Only the number is wanted: how many lines below include "posta"?

(Excerpts from a dataset)

<<<<

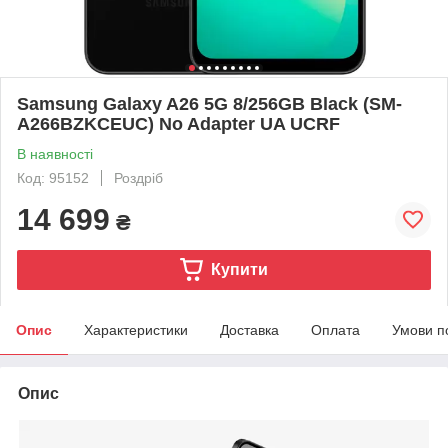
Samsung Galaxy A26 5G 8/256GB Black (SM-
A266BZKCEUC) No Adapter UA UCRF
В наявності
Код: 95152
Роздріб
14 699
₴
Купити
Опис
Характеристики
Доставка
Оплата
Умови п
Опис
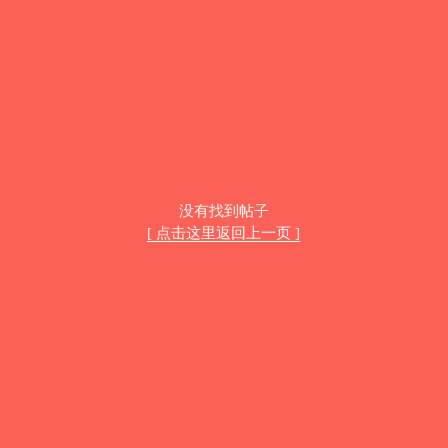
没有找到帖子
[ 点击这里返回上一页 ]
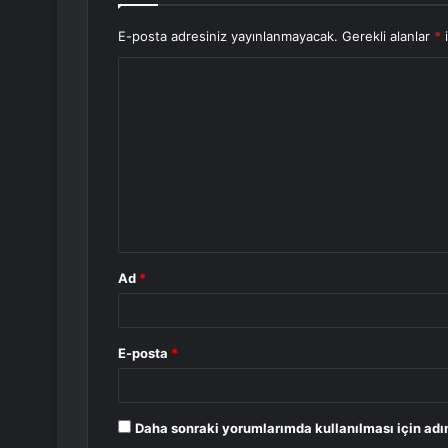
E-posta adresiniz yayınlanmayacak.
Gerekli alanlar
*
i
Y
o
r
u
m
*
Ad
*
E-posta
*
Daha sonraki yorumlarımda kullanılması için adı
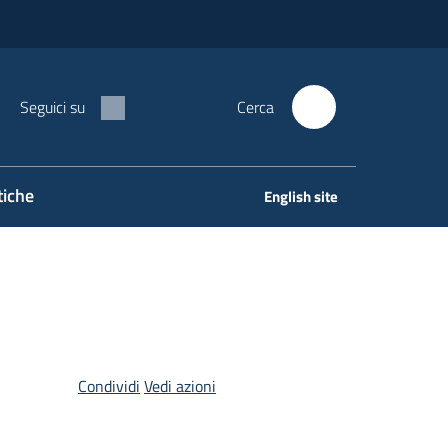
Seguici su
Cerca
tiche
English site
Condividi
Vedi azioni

>>>>
<<<<

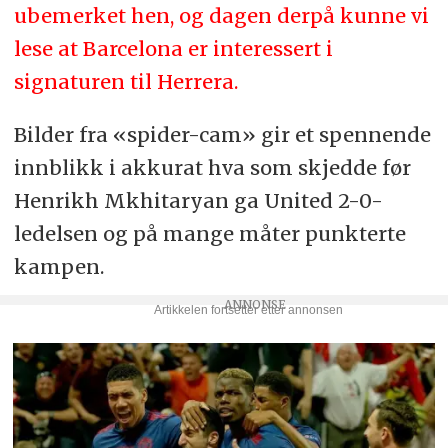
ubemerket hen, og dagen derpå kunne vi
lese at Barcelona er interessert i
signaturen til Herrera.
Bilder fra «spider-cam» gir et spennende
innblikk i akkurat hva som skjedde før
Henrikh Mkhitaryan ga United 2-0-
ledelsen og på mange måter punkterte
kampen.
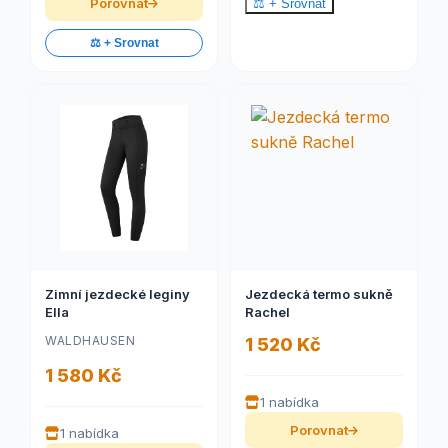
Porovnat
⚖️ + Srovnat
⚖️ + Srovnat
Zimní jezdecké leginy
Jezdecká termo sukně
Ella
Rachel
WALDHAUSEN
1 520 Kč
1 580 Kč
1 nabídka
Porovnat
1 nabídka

>>>>

_Expected answer_
2